Hierarchical Clustering

This check box selects whether to perform hierarchical clustering on the elements in each cluster created.

Default Distance Metric: Euclidean

SOTA diversity viewer

The result views created by the SOTA algorithm include the basic viewers with the addition of two SOTA specific viewers and enhancements to expression image viewers to include more cluster information.

SOTA Dendogram

One of the SOTA specific viewers is the SOTA dendrogram (below) which displays the generated tree with the expression image of each resulting cluster’s centroid gene.
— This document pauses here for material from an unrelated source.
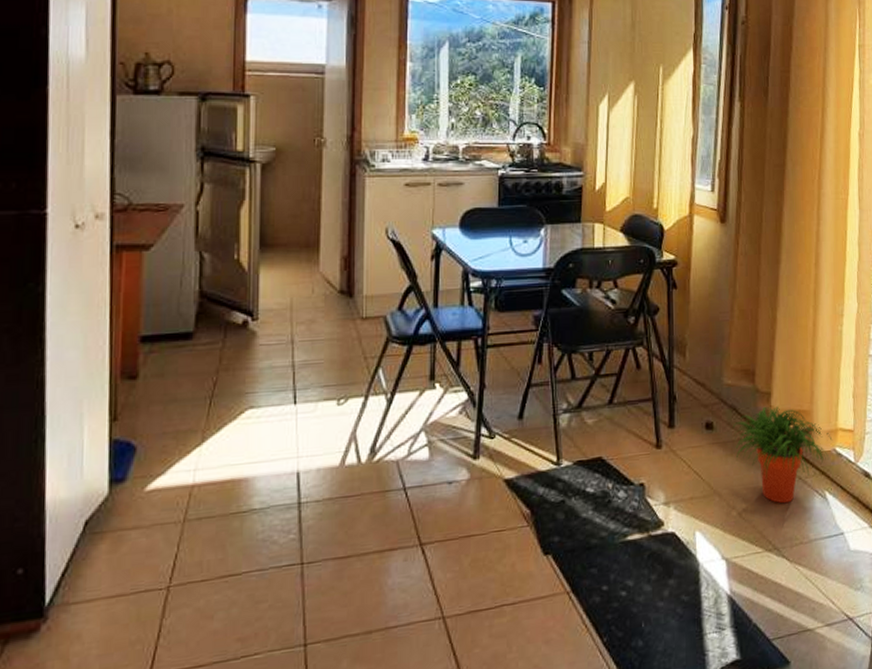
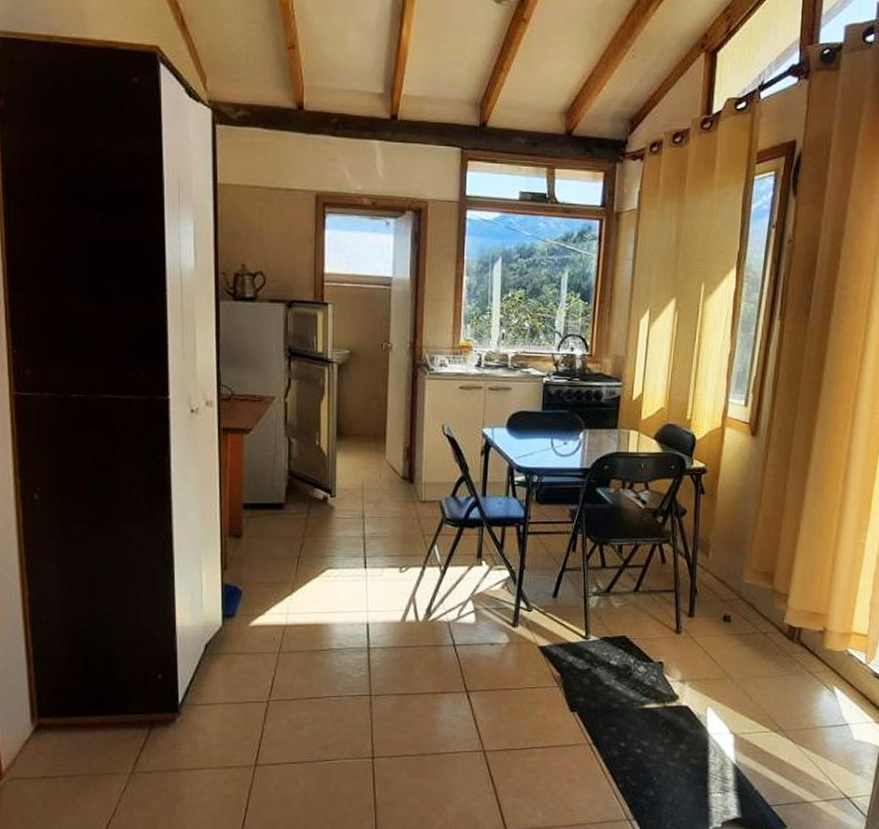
potted plant: present [732,406,833,504] -> none [748,606,846,693]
The text to the right of the centroid expression image includes a cluster id number, the cluster population (number of genes in the cluster), and the cluster diversity (mean gene to centroid distance). Clusters can be colored and saved from this viewer and a left click over a cluster centroid jumps to the expression image for that cluster.

The SOTA diversity viewer shows the change in the summation of gene to associated centroid distance vectors for all genes in the tree. This is a measure of overall tree diversity. This can reveal how much diversity improvement is achieved with each cycle (new cluster addition).

SOTA Tree Properties

Distance Threshold: This floating point parameter is used as a cutoff value. Elements on nodes which have distances below this threshold can be considered as one entity (or cluster). Consequently the lower level detail of the tree is ignored.

Minimum Pixel Distance: This integer is the minimum height of a node in the tree in units of pixels. Nodes which are close and would ordinarily have a node height below this value are forced to appear this number of pixels above the lower level node.

Maximum Pixel Distance: Maximum Pixel Distance (integer) is the maximum distance that any node can have. Nodes which are distant and would ordinarily have a node height greater than this value are constrained to appear this number of pixels above the lower level node.